» Extracted entries:
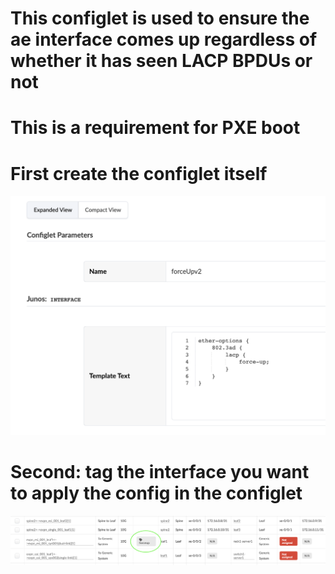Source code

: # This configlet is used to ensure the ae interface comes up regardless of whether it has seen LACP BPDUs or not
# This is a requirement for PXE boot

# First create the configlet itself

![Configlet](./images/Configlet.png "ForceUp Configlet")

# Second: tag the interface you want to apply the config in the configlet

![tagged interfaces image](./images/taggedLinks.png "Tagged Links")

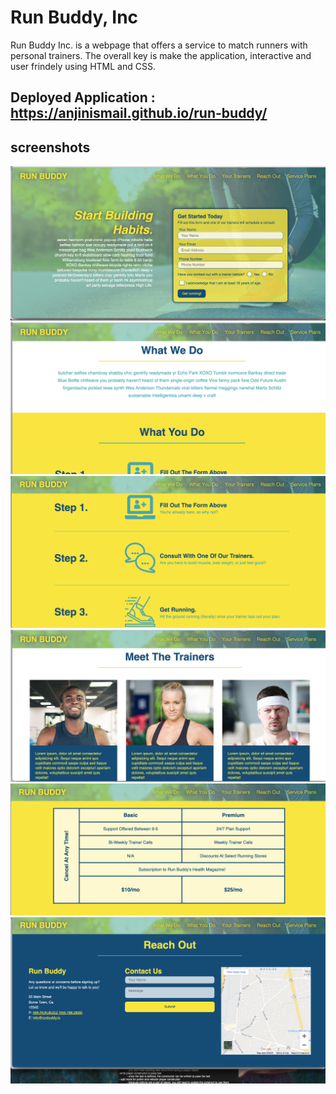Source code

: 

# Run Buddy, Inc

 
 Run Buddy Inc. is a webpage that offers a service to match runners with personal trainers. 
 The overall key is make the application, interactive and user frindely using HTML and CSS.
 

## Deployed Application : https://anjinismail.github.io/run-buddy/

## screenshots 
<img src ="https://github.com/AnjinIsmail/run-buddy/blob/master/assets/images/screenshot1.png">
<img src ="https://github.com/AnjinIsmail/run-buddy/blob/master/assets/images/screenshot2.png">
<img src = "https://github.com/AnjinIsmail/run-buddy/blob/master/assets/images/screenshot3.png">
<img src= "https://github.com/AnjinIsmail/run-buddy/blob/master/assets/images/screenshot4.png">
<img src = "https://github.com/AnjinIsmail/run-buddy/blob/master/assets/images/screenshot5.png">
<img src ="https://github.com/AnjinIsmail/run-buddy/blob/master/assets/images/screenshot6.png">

» Work order:
Since the copy must contain no pictures, return only the text of the records, exactly as it stands.

» Response area:
Source code

: # This configlet is used to ensure the ae interface comes up regardless of whether it has seen LACP BPDUs or not
# This is a requirement for PXE boot

# First create the configlet itself

![Configlet](./images/Configlet.png "ForceUp Configlet")

# Second: tag the interface you want to apply the config in the configlet

![tagged interfaces image](./images/taggedLinks.png "Tagged Links")

Source code

: 

# Run Buddy, Inc

 
 Run Buddy Inc. is a webpage that offers a service to match runners with personal trainers. 
 The overall key is make the application, interactive and user frindely using HTML and CSS.
 

## Deployed Application : https://anjinismail.github.io/run-buddy/

## screenshots 
<img src ="https://github.com/AnjinIsmail/run-buddy/blob/master/assets/images/screenshot1.png">
<img src ="https://github.com/AnjinIsmail/run-buddy/blob/master/assets/images/screenshot2.png">
<img src = "https://github.com/AnjinIsmail/run-buddy/blob/master/assets/images/screenshot3.png">
<img src= "https://github.com/AnjinIsmail/run-buddy/blob/master/assets/images/screenshot4.png">
<img src = "https://github.com/AnjinIsmail/run-buddy/blob/master/assets/images/screenshot5.png">
<img src ="https://github.com/AnjinIsmail/run-buddy/blob/master/assets/images/screenshot6.png">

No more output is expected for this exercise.